__WORK TASK__
Repeat the listing exactly. The images do not belong in the copy.

===============

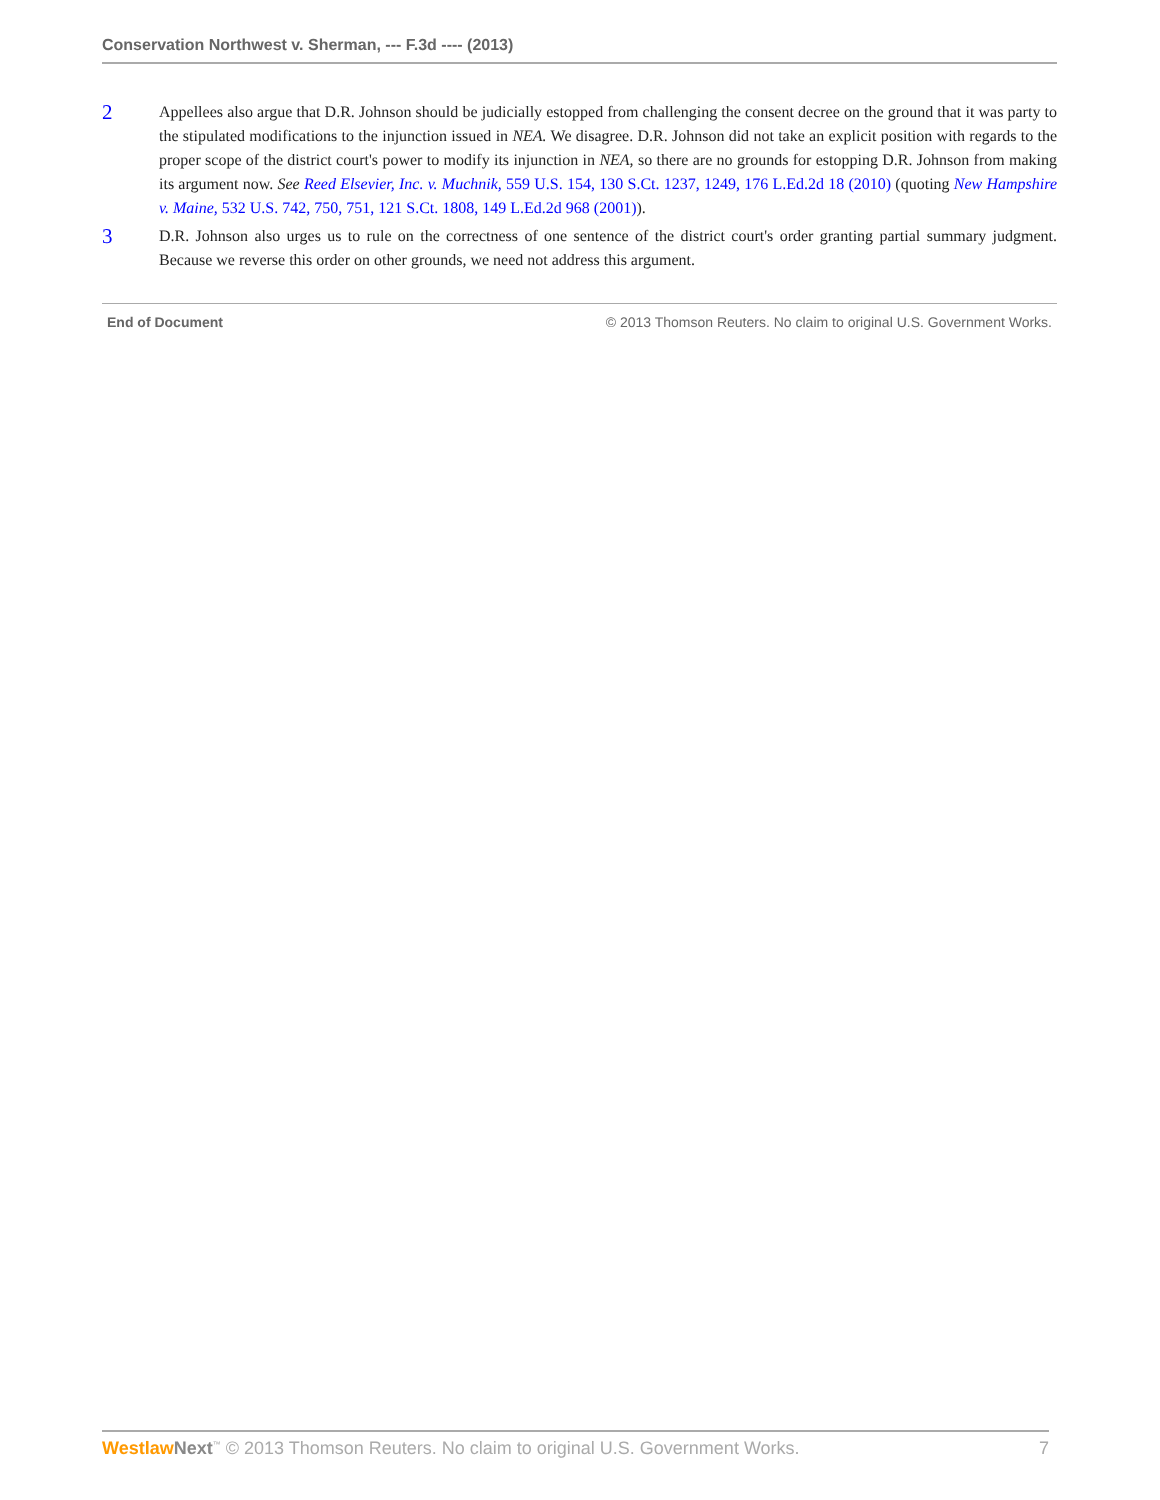Conservation Northwest v. Sherman, --- F.3d ---- (2013)
2
Appellees also argue that D.R. Johnson should be judicially estopped from challenging the consent decree on the ground that it was party to the stipulated modifications to the injunction issued in NEA. We disagree. D.R. Johnson did not take an explicit position with regards to the proper scope of the district court's power to modify its injunction in NEA, so there are no grounds for estopping D.R. Johnson from making its argument now. See Reed Elsevier, Inc. v. Muchnik, 559 U.S. 154, 130 S.Ct. 1237, 1249, 176 L.Ed.2d 18 (2010) (quoting New Hampshire v. Maine, 532 U.S. 742, 750, 751, 121 S.Ct. 1808, 149 L.Ed.2d 968 (2001)).
3
D.R. Johnson also urges us to rule on the correctness of one sentence of the district court's order granting partial summary judgment. Because we reverse this order on other grounds, we need not address this argument.
End of Document © 2013 Thomson Reuters. No claim to original U.S. Government Works.
Westlaw Next<sup>™</sup> © 2013 Thomson Reuters. No claim to original U.S. Government Works. 7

===============

__ANSWER BELOW__
Conservation Northwest v. Sherman, --- F.3d ---- (2013)
2
Appellees also argue that D.R. Johnson should be judicially estopped from challenging the consent decree on the ground that it was party to the stipulated modifications to the injunction issued in NEA. We disagree. D.R. Johnson did not take an explicit position with regards to the proper scope of the district court's power to modify its injunction in NEA, so there are no grounds for estopping D.R. Johnson from making its argument now. See Reed Elsevier, Inc. v. Muchnik, 559 U.S. 154, 130 S.Ct. 1237, 1249, 176 L.Ed.2d 18 (2010) (quoting New Hampshire v. Maine, 532 U.S. 742, 750, 751, 121 S.Ct. 1808, 149 L.Ed.2d 968 (2001)).
3
D.R. Johnson also urges us to rule on the correctness of one sentence of the district court's order granting partial summary judgment. Because we reverse this order on other grounds, we need not address this argument.
End of Document © 2013 Thomson Reuters. No claim to original U.S. Government Works.
Westlaw Next<sup>™</sup> © 2013 Thomson Reuters. No claim to original U.S. Government Works. 7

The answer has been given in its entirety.